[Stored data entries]
• • •

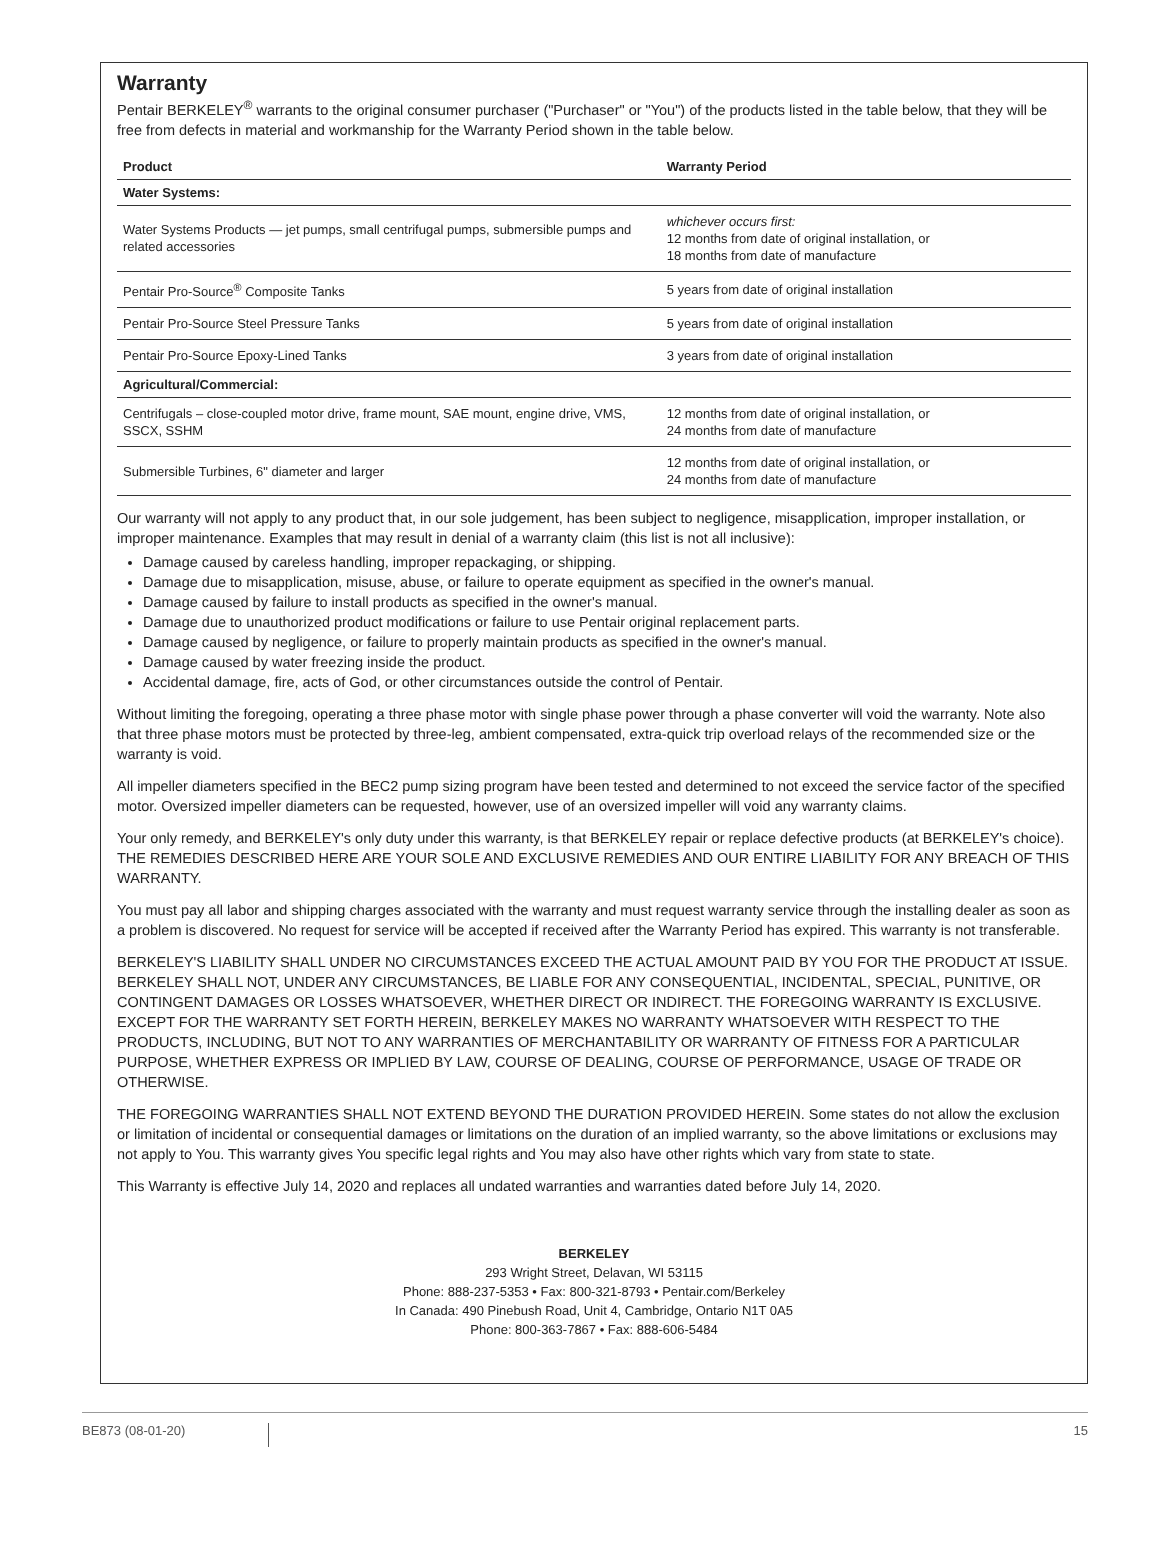Warranty
Pentair BERKELEY<sup>®</sup> warrants to the original consumer purchaser ("Purchaser" or "You") of the products listed in the table below, that they will be free from defects in material and workmanship for the Warranty Period shown in the table below.
| Product | Warranty Period |
| --- | --- |
| Water Systems: | |
| Water Systems Products — jet pumps, small centrifugal pumps, submersible pumps and related accessories | whichever occurs first: 12 months from date of original installation, or 18 months from date of manufacture |
| Pentair Pro-Source<sup>®</sup> Composite Tanks | 5 years from date of original installation |
| Pentair Pro-Source Steel Pressure Tanks | 5 years from date of original installation |
| Pentair Pro-Source Epoxy-Lined Tanks | 3 years from date of original installation |
| Agricultural/Commercial: | |
| Centrifugals – close-coupled motor drive, frame mount, SAE mount, engine drive, VMS, SSCX, SSHM | 12 months from date of original installation, or 24 months from date of manufacture |
| Submersible Turbines, 6" diameter and larger | 12 months from date of original installation, or 24 months from date of manufacture |
Our warranty will not apply to any product that, in our sole judgement, has been subject to negligence, misapplication, improper installation, or improper maintenance. Examples that may result in denial of a warranty claim (this list is not all inclusive):
Damage caused by careless handling, improper repackaging, or shipping.
Damage due to misapplication, misuse, abuse, or failure to operate equipment as specified in the owner's manual.
Damage caused by failure to install products as specified in the owner's manual.
Damage due to unauthorized product modifications or failure to use Pentair original replacement parts.
Damage caused by negligence, or failure to properly maintain products as specified in the owner's manual.
Damage caused by water freezing inside the product.
Accidental damage, fire, acts of God, or other circumstances outside the control of Pentair.
Without limiting the foregoing, operating a three phase motor with single phase power through a phase converter will void the warranty. Note also that three phase motors must be protected by three-leg, ambient compensated, extra-quick trip overload relays of the recommended size or the warranty is void.
All impeller diameters specified in the BEC2 pump sizing program have been tested and determined to not exceed the service factor of the specified motor. Oversized impeller diameters can be requested, however, use of an oversized impeller will void any warranty claims.
Your only remedy, and BERKELEY's only duty under this warranty, is that BERKELEY repair or replace defective products (at BERKELEY's choice). THE REMEDIES DESCRIBED HERE ARE YOUR SOLE AND EXCLUSIVE REMEDIES AND OUR ENTIRE LIABILITY FOR ANY BREACH OF THIS WARRANTY.
You must pay all labor and shipping charges associated with the warranty and must request warranty service through the installing dealer as soon as a problem is discovered. No request for service will be accepted if received after the Warranty Period has expired. This warranty is not transferable.
BERKELEY'S LIABILITY SHALL UNDER NO CIRCUMSTANCES EXCEED THE ACTUAL AMOUNT PAID BY YOU FOR THE PRODUCT AT ISSUE. BERKELEY SHALL NOT, UNDER ANY CIRCUMSTANCES, BE LIABLE FOR ANY CONSEQUENTIAL, INCIDENTAL, SPECIAL, PUNITIVE, OR CONTINGENT DAMAGES OR LOSSES WHATSOEVER, WHETHER DIRECT OR INDIRECT. THE FOREGOING WARRANTY IS EXCLUSIVE. EXCEPT FOR THE WARRANTY SET FORTH HEREIN, BERKELEY MAKES NO WARRANTY WHATSOEVER WITH RESPECT TO THE PRODUCTS, INCLUDING, BUT NOT TO ANY WARRANTIES OF MERCHANTABILITY OR WARRANTY OF FITNESS FOR A PARTICULAR PURPOSE, WHETHER EXPRESS OR IMPLIED BY LAW, COURSE OF DEALING, COURSE OF PERFORMANCE, USAGE OF TRADE OR OTHERWISE.
THE FOREGOING WARRANTIES SHALL NOT EXTEND BEYOND THE DURATION PROVIDED HEREIN. Some states do not allow the exclusion or limitation of incidental or consequential damages or limitations on the duration of an implied warranty, so the above limitations or exclusions may not apply to You. This warranty gives You specific legal rights and You may also have other rights which vary from state to state.
This Warranty is effective July 14, 2020 and replaces all undated warranties and warranties dated before July 14, 2020.
BERKELEY
293 Wright Street, Delavan, WI 53115
Phone: 888-237-5353 • Fax: 800-321-8793 • Pentair.com/Berkeley
In Canada: 490 Pinebush Road, Unit 4, Cambridge, Ontario N1T 0A5
Phone: 800-363-7867 • Fax: 888-606-5484
BE873 (08-01-20)
15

• • •

I'd like every record transcribed exactly, with no pictures carried over.

Warranty
Pentair BERKELEY<sup>®</sup> warrants to the original consumer purchaser ("Purchaser" or "You") of the products listed in the table below, that they will be free from defects in material and workmanship for the Warranty Period shown in the table below.
| Product | Warranty Period |
| --- | --- |
| Water Systems: | |
| Water Systems Products — jet pumps, small centrifugal pumps, submersible pumps and related accessories | whichever occurs first: 12 months from date of original installation, or 18 months from date of manufacture |
| Pentair Pro-Source<sup>®</sup> Composite Tanks | 5 years from date of original installation |
| Pentair Pro-Source Steel Pressure Tanks | 5 years from date of original installation |
| Pentair Pro-Source Epoxy-Lined Tanks | 3 years from date of original installation |
| Agricultural/Commercial: | |
| Centrifugals – close-coupled motor drive, frame mount, SAE mount, engine drive, VMS, SSCX, SSHM | 12 months from date of original installation, or 24 months from date of manufacture |
| Submersible Turbines, 6" diameter and larger | 12 months from date of original installation, or 24 months from date of manufacture |
Our warranty will not apply to any product that, in our sole judgement, has been subject to negligence, misapplication, improper installation, or improper maintenance. Examples that may result in denial of a warranty claim (this list is not all inclusive):
Damage caused by careless handling, improper repackaging, or shipping.
Damage due to misapplication, misuse, abuse, or failure to operate equipment as specified in the owner's manual.
Damage caused by failure to install products as specified in the owner's manual.
Damage due to unauthorized product modifications or failure to use Pentair original replacement parts.
Damage caused by negligence, or failure to properly maintain products as specified in the owner's manual.
Damage caused by water freezing inside the product.
Accidental damage, fire, acts of God, or other circumstances outside the control of Pentair.
Without limiting the foregoing, operating a three phase motor with single phase power through a phase converter will void the warranty. Note also that three phase motors must be protected by three-leg, ambient compensated, extra-quick trip overload relays of the recommended size or the warranty is void.
All impeller diameters specified in the BEC2 pump sizing program have been tested and determined to not exceed the service factor of the specified motor. Oversized impeller diameters can be requested, however, use of an oversized impeller will void any warranty claims.
Your only remedy, and BERKELEY's only duty under this warranty, is that BERKELEY repair or replace defective products (at BERKELEY's choice). THE REMEDIES DESCRIBED HERE ARE YOUR SOLE AND EXCLUSIVE REMEDIES AND OUR ENTIRE LIABILITY FOR ANY BREACH OF THIS WARRANTY.
You must pay all labor and shipping charges associated with the warranty and must request warranty service through the installing dealer as soon as a problem is discovered. No request for service will be accepted if received after the Warranty Period has expired. This warranty is not transferable.
BERKELEY'S LIABILITY SHALL UNDER NO CIRCUMSTANCES EXCEED THE ACTUAL AMOUNT PAID BY YOU FOR THE PRODUCT AT ISSUE. BERKELEY SHALL NOT, UNDER ANY CIRCUMSTANCES, BE LIABLE FOR ANY CONSEQUENTIAL, INCIDENTAL, SPECIAL, PUNITIVE, OR CONTINGENT DAMAGES OR LOSSES WHATSOEVER, WHETHER DIRECT OR INDIRECT. THE FOREGOING WARRANTY IS EXCLUSIVE. EXCEPT FOR THE WARRANTY SET FORTH HEREIN, BERKELEY MAKES NO WARRANTY WHATSOEVER WITH RESPECT TO THE PRODUCTS, INCLUDING, BUT NOT TO ANY WARRANTIES OF MERCHANTABILITY OR WARRANTY OF FITNESS FOR A PARTICULAR PURPOSE, WHETHER EXPRESS OR IMPLIED BY LAW, COURSE OF DEALING, COURSE OF PERFORMANCE, USAGE OF TRADE OR OTHERWISE.
THE FOREGOING WARRANTIES SHALL NOT EXTEND BEYOND THE DURATION PROVIDED HEREIN. Some states do not allow the exclusion or limitation of incidental or consequential damages or limitations on the duration of an implied warranty, so the above limitations or exclusions may not apply to You. This warranty gives You specific legal rights and You may also have other rights which vary from state to state.
This Warranty is effective July 14, 2020 and replaces all undated warranties and warranties dated before July 14, 2020.
BERKELEY
293 Wright Street, Delavan, WI 53115
Phone: 888-237-5353 • Fax: 800-321-8793 • Pentair.com/Berkeley
In Canada: 490 Pinebush Road, Unit 4, Cambridge, Ontario N1T 0A5
Phone: 800-363-7867 • Fax: 888-606-5484
BE873 (08-01-20)
15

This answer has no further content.